Definitions of the 'limit points' I knew that the definition of limit points $x$ of a subset $E$ of $\mathbf{R}^d$ is :

For any open ball $B$ containing $x$, $(B\setminus \{x\})\cap E\ne\emptyset$

Or something like these arguments containing 'except the point $x$'.
But in the Real analysis textbook (page 3), by STEIN & SHAKARCHI,  I found the definition of limit points slightly different : 

A point $x\in\mathbf{R}^d$ is a limit point of the set $E$ if for every $r>0$, the ball $B_r(x)$ contains points of $E$.

I am convinced that the above two definitions are not equivalent to each other.
Thus I wonder what are the key differences when using the second definition of STEIN comparing with the first one.
THANKS.
 A: I think that by "points" they mean more than one, in which case the definitions would be equivalent. Otherwise if you take $E$ to be a singleton, say $E=\{a\}$, then $a$ would be a limit point, which would not be very consistent with the name... We use limits points in the definition of limits. With Stein's definition, a lot of statements about limits would be empty. In the definition of $ \lim_{x\to a}f(x)$ the point $a$ is a limit point of the domain $E$ of $f$ and you never take $x=a$ and so there is not much to check if $E=\{a\}$.
You would also lose the important property that if $a$ is a limit point of $E$, then you can find a sequence $x_n\in E$ of distinct points such that $x_n\to a$.
It would not affect properties like " a set is closed iff it contains all its limit points". 
Overall, this definition means that they are adding isolated points to our usual definition of limit points. I don't like it very much, but I think that most theorems would continue to work, with small exceptions here and there for isolated points.
A: The second definition differs from the standard definition. In fact, with that definition every point $x \in E$ is a limit point of $E$. We typically don't want that. Instead it should read

A point $x \in \mathbb R^d$ is a limit point of the set $E$ if for
  every $r > 0$, the ball $B_r(x)$ contains a point in $E \setminus \{x\}$.

This definition is in fact equivalent to the first definition in your post:
Let $x$ be a limit point according to my definition. If $B$ is an open ball containing $x$ then there is some $r > 0$ such that $x \in B_r(x) \subseteq B$. Hence there is some $y$ such that 
$$y \in (B_r(x) \setminus \{x \}) \cap E \subseteq (B \setminus \{x \}) \cap E.$$
So $x$ is a limit point of $E$ according to your first definition.
The converse is trivial as we may, for any $r > 0$, take $B := B_r(x)$.
A: 
A point $x\in\mathbf{R}^d$ is a limit point of the set $E$ if for every $r>0$, the ball $B_r(x)$ contains points of $E$.

The above definition doesn't allows the intuitive idea that a point $x$ is a limit point of a set $E$ means that there are infinitely many points of $E$ that are arbitrarily "close" to the point $x$. However I do not know which came first, the intuitive idea or the definition.
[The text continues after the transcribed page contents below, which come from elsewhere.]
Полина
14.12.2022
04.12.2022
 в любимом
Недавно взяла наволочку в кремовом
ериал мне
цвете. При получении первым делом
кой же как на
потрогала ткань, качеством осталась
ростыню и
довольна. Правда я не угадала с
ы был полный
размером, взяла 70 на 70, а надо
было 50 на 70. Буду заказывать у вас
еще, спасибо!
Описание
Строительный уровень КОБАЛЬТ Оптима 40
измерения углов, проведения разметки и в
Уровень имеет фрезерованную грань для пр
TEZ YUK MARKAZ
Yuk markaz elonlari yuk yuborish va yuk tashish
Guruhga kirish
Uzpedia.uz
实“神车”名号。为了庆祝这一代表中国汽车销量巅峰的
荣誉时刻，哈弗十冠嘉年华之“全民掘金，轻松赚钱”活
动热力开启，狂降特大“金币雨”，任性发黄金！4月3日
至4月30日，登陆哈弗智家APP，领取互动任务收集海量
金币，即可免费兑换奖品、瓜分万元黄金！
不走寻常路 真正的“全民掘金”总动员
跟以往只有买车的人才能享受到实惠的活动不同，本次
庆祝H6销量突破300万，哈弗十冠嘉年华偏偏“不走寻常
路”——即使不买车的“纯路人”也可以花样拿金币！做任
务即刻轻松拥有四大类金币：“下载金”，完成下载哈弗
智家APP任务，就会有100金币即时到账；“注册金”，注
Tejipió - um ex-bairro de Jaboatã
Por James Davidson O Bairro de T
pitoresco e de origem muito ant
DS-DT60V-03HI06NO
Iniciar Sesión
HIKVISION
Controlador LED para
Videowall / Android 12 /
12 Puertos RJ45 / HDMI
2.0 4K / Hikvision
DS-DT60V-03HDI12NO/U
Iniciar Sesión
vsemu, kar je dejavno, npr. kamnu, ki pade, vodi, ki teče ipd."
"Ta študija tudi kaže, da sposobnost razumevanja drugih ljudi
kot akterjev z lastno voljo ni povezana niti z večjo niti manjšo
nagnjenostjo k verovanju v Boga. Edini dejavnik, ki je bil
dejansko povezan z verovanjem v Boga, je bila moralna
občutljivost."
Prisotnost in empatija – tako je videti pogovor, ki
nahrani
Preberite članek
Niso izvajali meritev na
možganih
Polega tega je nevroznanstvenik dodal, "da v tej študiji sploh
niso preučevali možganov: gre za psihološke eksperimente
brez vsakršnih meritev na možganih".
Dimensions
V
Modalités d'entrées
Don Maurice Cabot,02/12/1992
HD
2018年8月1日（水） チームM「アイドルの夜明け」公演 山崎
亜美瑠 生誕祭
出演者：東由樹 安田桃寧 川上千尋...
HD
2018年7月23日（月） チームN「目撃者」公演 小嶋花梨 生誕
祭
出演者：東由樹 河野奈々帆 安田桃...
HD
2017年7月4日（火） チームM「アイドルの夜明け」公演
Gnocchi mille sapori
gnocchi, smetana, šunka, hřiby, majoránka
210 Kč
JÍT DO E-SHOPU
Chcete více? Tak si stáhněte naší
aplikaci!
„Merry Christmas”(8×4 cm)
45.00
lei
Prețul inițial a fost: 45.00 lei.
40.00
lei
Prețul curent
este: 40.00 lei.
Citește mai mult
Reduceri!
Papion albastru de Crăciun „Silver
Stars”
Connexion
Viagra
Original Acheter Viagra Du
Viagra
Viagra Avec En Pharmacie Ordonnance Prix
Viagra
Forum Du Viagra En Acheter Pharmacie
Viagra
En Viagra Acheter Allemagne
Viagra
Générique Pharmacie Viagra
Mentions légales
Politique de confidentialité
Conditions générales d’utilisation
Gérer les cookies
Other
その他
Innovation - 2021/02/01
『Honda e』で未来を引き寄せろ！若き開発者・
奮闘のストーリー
Most of the time limit points are called accumulation points or cluster points. Those terms back up the intuitive idea behind such concepts.
In Engelking's text General Topology the term accumulation point is used and he goes on to define it in the usual sense; 

A point $x$ in a topological space $X$ is called an accumulation point of a subset $E$ of $X$ if $x\in\overline{E\setminus \{x\}}$. 

So I think it is possible that these terms aren't synonymous in Stein's context.